The Best Friends Veterinary Care clinic opened its doors to four-legged patients Monday.

Common to many elderly animals, Levi is riddled with arthritis. However, because of other medical conditions, he is unable to safely take inflammatory medicine — leaving him in great pain.

“We had to look at alternatives,” said Lake.

The alternative was found in Class IV Deep Tissue Laser Therapy. Laser therapy is used to reduce pain, inflammation, and help speed the healing process. A beam of light, similar to a laser pointer but much stronger, penetrates tissue and creates a biological reaction called “photo-bio-modulation.”

Used correctly, laser therapy is completely safe.

“It’s safe and painless if you use it correctly,” said Lake, who is also a veterinary technician.

For the animal, the process is easy. All they feel is a soothing warmth — Levi falls asleep to the massage. Depending on the setting, the therapy can last as little as four minutes.

However, not everyone is convinced of the healing power of laser therapy.

“The problem is there is a lack of controlled studies,” said Jan Hawkins, an associate professor of large-animal surgery at Purdue University. “There’s really not a tremendous amount of proof.”

He noted, though, that he doesn’t believe there is any harm.

Kim Vercande, the veterinarian of the Best Friends Veterinary Care in Iowa City, installed a laser-therapy machine at her new clinic, where Levi will continue to receive laser therapy. She agreed the only danger lies with improper use.

“The main concern is if you don’t use it properly you can cause a burn,” she said.

The burn would be similar to sunburn. The key is to keep the laser moving, have training, and understand what is being treated, Vercande said.

“Everyone who uses it should go through a training process,” she said.

Laser therapy was used on humans long before it was used on animals, Lake said.

“Everything is slower to come to the animal world,” she added.

Vercande said laser therapy for animals is quite new to the Iowa City area, but she hopes to help many locally loved pets with the red light.

“I’m excited about the new therapy and being able to treat pain without medications,” she said.

Similar to Levi’s case, not all animals can handle medications.

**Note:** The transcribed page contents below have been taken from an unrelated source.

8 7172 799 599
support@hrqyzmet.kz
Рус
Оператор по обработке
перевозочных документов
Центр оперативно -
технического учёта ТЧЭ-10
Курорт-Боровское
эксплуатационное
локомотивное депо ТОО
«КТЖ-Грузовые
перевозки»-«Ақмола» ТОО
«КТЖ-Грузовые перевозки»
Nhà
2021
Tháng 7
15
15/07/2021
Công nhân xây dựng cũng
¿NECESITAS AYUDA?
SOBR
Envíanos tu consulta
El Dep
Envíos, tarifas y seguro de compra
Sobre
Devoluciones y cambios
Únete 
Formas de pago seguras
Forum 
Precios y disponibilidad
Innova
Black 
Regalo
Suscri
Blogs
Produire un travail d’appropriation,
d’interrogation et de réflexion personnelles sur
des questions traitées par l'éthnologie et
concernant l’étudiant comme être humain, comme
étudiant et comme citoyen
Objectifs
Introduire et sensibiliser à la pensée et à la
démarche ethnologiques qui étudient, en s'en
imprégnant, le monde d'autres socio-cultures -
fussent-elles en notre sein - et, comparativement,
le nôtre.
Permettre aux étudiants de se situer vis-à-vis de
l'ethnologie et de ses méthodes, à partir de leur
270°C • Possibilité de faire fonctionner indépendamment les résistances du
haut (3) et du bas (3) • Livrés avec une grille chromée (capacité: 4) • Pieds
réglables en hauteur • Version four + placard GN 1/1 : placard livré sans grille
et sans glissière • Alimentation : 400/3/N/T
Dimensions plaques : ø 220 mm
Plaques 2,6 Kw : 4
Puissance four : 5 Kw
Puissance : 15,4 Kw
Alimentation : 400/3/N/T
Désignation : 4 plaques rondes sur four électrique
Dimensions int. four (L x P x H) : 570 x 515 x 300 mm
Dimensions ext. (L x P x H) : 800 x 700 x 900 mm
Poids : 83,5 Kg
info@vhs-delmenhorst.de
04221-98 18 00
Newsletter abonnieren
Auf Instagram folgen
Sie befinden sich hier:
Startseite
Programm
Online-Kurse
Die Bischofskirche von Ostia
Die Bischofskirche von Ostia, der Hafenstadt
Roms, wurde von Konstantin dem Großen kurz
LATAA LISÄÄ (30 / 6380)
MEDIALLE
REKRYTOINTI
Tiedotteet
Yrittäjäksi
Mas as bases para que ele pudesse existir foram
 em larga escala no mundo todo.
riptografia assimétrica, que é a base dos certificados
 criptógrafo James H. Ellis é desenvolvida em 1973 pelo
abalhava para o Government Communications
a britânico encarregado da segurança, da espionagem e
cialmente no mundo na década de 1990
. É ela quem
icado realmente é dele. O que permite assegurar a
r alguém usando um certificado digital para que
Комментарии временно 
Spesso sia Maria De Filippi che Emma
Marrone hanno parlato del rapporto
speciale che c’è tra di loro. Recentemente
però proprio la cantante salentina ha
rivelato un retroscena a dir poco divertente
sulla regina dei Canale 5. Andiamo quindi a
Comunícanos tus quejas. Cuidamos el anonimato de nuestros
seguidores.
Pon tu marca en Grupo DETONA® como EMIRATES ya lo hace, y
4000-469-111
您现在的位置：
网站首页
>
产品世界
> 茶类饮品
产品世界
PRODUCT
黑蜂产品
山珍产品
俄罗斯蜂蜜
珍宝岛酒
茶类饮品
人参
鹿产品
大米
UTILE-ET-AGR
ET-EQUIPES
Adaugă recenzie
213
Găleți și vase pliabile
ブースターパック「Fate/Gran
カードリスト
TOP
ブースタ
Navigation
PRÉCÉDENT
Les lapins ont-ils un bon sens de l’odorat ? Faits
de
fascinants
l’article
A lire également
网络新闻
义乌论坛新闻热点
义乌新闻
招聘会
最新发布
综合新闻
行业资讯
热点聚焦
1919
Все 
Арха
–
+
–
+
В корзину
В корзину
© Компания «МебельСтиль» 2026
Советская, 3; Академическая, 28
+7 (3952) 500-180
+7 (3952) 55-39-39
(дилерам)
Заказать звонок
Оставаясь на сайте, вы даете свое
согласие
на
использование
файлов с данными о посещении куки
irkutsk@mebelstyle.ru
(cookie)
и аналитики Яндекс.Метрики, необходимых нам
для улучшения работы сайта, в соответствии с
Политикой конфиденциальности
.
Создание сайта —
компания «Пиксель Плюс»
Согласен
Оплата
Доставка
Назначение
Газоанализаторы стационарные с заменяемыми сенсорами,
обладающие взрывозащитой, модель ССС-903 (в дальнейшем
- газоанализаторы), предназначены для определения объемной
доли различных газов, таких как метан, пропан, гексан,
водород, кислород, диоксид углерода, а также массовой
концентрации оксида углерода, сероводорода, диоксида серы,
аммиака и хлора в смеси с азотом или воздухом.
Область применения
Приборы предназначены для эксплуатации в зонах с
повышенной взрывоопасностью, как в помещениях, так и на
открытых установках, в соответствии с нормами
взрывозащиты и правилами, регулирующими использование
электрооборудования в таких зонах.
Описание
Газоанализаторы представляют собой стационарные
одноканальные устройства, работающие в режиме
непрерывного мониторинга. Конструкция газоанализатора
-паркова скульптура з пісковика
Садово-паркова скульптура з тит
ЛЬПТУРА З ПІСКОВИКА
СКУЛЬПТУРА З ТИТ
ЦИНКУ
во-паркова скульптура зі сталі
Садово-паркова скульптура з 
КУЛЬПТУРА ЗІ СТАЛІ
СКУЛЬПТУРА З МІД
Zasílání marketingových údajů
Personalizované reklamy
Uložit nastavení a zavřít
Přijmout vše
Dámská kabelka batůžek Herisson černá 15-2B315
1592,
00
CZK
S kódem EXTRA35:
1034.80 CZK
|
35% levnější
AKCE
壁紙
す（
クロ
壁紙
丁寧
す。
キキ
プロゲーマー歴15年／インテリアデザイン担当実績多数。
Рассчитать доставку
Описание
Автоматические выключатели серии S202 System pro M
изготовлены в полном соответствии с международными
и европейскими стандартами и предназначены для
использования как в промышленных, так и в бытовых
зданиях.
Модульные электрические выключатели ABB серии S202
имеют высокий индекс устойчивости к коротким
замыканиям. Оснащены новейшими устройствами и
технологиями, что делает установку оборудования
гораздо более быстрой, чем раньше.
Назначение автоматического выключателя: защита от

Often, there are side effects, or, for feline friends, there are simply fewer good options. Vercande is hopeful that if used correctly, laser therapy can enable a reduced dependency on medications, if not completely replace them.

“You may be able to get them completely off the medications,” she said.

Luckily for Levi, the laser has been incredibly helpful.

“It’s made a huge difference,” Lake said. “He’s getting by just on the laser.”

There is a hefty price tag, though; the laser unit cost between $20,000 and $30,000.

For those seeking treatment, the cost varies greatly.

“It depends on the nature of the condition,” veterinary assistant Ellen Bradburn said.

Bradburn said each treatment could cost around $45, depending on how often and what is being treated.

Levi might feel it’s worth it, though.

“He’s a pretty important part of my life,” Lake said.